> Task to carry out
In the text passage below, condense the paragraph beginning "Pollard has an imposing pedigree" into a short bulleted list that keeps its main facts.
--- Text passage ---
Pollard has an imposing pedigree, which one might demand of a scholar willing to tackle such a contentious subject: he is no amateur in examining modern popes in times of conflict. He has devoted much of his professional career to the Vatican and Catholicism in Fascist Italy, and his biography of Benedict XV is one of the most significant of any language. His introduction includes several crucial definitions and a brief sketch of the papacy up to Benedict’s election in September 1914. His conclusion speaks cogently of the legacy of the period as a whole, which he refers to simply as the age of totalitarianism, and addresses its greatest legacy: bringing the divisions between Church conservatives and liberals to the fore, leading to the most radical changes in Church history at the Second Vatican Council (478).
--- Records shown ---
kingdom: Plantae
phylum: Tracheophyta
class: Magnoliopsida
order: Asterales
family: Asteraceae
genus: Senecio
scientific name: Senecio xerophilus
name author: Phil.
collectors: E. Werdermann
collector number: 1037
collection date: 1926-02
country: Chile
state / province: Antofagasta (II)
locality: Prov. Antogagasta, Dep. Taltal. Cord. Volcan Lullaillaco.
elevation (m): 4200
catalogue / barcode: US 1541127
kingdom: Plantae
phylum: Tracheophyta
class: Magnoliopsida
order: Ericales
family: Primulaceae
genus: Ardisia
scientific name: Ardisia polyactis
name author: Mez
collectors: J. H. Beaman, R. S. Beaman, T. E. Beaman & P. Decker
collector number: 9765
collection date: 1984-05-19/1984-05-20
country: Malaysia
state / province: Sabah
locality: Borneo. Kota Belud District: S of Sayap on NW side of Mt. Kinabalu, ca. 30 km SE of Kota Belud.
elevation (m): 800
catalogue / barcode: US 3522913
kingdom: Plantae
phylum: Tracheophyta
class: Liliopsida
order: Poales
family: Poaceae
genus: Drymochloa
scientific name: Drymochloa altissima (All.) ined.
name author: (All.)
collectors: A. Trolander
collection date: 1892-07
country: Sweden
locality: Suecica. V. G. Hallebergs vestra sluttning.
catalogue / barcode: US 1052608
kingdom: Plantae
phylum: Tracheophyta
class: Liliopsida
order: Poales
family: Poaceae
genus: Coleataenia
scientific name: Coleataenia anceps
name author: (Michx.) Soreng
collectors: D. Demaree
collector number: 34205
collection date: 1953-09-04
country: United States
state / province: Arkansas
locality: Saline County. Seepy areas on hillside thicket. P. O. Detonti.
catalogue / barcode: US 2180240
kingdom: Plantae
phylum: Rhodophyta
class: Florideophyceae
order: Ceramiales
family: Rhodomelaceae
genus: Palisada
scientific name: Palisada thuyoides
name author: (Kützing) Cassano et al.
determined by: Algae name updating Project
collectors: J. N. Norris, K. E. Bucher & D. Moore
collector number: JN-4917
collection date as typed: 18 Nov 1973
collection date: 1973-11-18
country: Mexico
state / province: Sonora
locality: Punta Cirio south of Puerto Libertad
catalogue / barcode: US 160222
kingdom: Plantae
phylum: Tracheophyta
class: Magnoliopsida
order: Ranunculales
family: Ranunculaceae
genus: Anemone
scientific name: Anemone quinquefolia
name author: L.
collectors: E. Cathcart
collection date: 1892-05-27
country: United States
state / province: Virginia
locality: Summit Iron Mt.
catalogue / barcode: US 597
---
> Written solution
- Pollard has an imposing pedigree and is no amateur in examining modern popes in times of conflict.
- He has devoted much of his career to the Vatican and Catholicism in Fascist Italy.
- His biography of Benedict XV is one of the most significant in any language.
- His introduction gives several crucial definitions and briefly sketches the papacy up to Benedict's election in September 1914.
- His conclusion discusses the legacy of the period, which he calls the age of totalitarianism.
- He identifies its greatest legacy as bringing the divisions between Church conservatives and liberals to the fore, which led to the most radical changes in Church history at the Second Vatican Council (478).